# Passage shown

# Restoration Champ



## Vol (Jul 5, 2009)

Agweb.

Regards, Mike

http://www.agweb.com/article/meet-the-newest-tractor-restoration-champion-naa-ben-potter/


----------



## paoutdoorsman (Apr 23, 2016)

It's great to see someone that age have the drive and determination to do something like that. Not only once, but twice!


----------



## stack em up (Mar 7, 2013)

I've always had a soft spot for Farmalls. Great uncle owned the IH dealer in town, maternal grandpa and great uncle had all red. We've got an International B414 gas tractor in the shed that grandpa bought new I've been collecting parts to restore. The goal is to use it as my son's FFA project when he's old enough. It's in rough shape from being a loader tractor, but it will make all the more sweeter when it's done.


----------



## somedevildawg (Jun 20, 2011)

stack em up said:


> I've always had a soft spot for Farmalls. Great uncle owned the IH dealer in town, maternal grandpa and great uncle had all red. We've got an International B414 gas tractor in the shed that grandpa bought new I've been collecting parts to restore. The goal is to use it as my son's FFA project when he's old enough. It's in rough shape from being a loader tractor, but it will make all the more sweeter when it's done.


Better hope Branten doesn't have to line up against the likes of the fellas I've seen so far in this competition. Please don't take this the wrong way, but I really don't care how you take it , but this seems to be a bit like the steer shows, pig shows, etc. if the family has deep, deep pockets, the odds are stacked In their favor and they don't mind proving it.....the last pig show here had a pig that was no better looking than any other pig but brought $9 a pound, another young man had a pig that I bought for $3.75, I know the latter of the two worked his pig and his family is not "well to do" just regular ole hard working folk.....kinda pisses me off to see it flaunted like that.  This appears to be the same way, no doubt the young man may have put in 900 long hard hours or he may not have, hard to validate it, even harder if you're relying on the parents to validate. Again, not saying the kid didn't deserve it or work very hard for it......but there is no doubt that a restoration of that caliber takes more than just work.......

# Given information
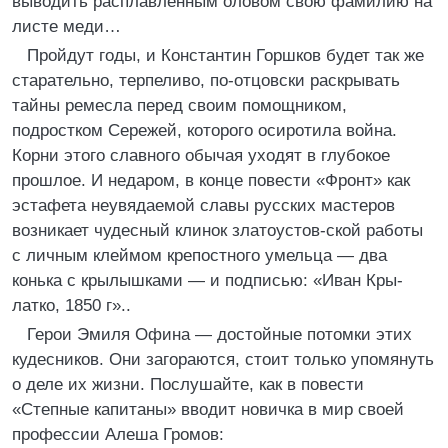
выводить расплавленным оловом свою фамилию на
листе меди…
Пройдут годы, и Константин Горшков будет так же
старательно, терпеливо, по-отцовски раскрывать
тайны ремесла перед своим помощником,
подростком Сережей, которого осиротила война.
Корни этого славного обычая уходят в глубокое
прошлое. И недаром, в конце повести «Фронт» как
эстафета неувядаемой славы русских мастеров
возникает чудесный клинок златоустов-ской работы
с личным клеймом крепостного умельца — два
конька с крылышками — и подписью: «Иван Кры-
латко, 1850 г»..
Герои Эмиля Офина — достойные потомки этих
кудесников. Они загораются, стоит только упомянуть
о деле их жизни. Послушайте, как в повести
«Степные капитаны» вводит новичка в мир своей
профессии Алеша Громов:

# Requirement
Reproduce the part of the tractor restoration thread starting with "## Vol (Jul" and going on through "(Apr 23, 2016)". The records have no connection to the tractor restoration thread.

# Answer to the problem
## Vol (Jul 5, 2009)

Agweb.

Regards, Mike

http://www.agweb.com/article/meet-the-newest-tractor-restoration-champion-naa-ben-potter/


----------



## paoutdoorsman (Apr 23, 2016)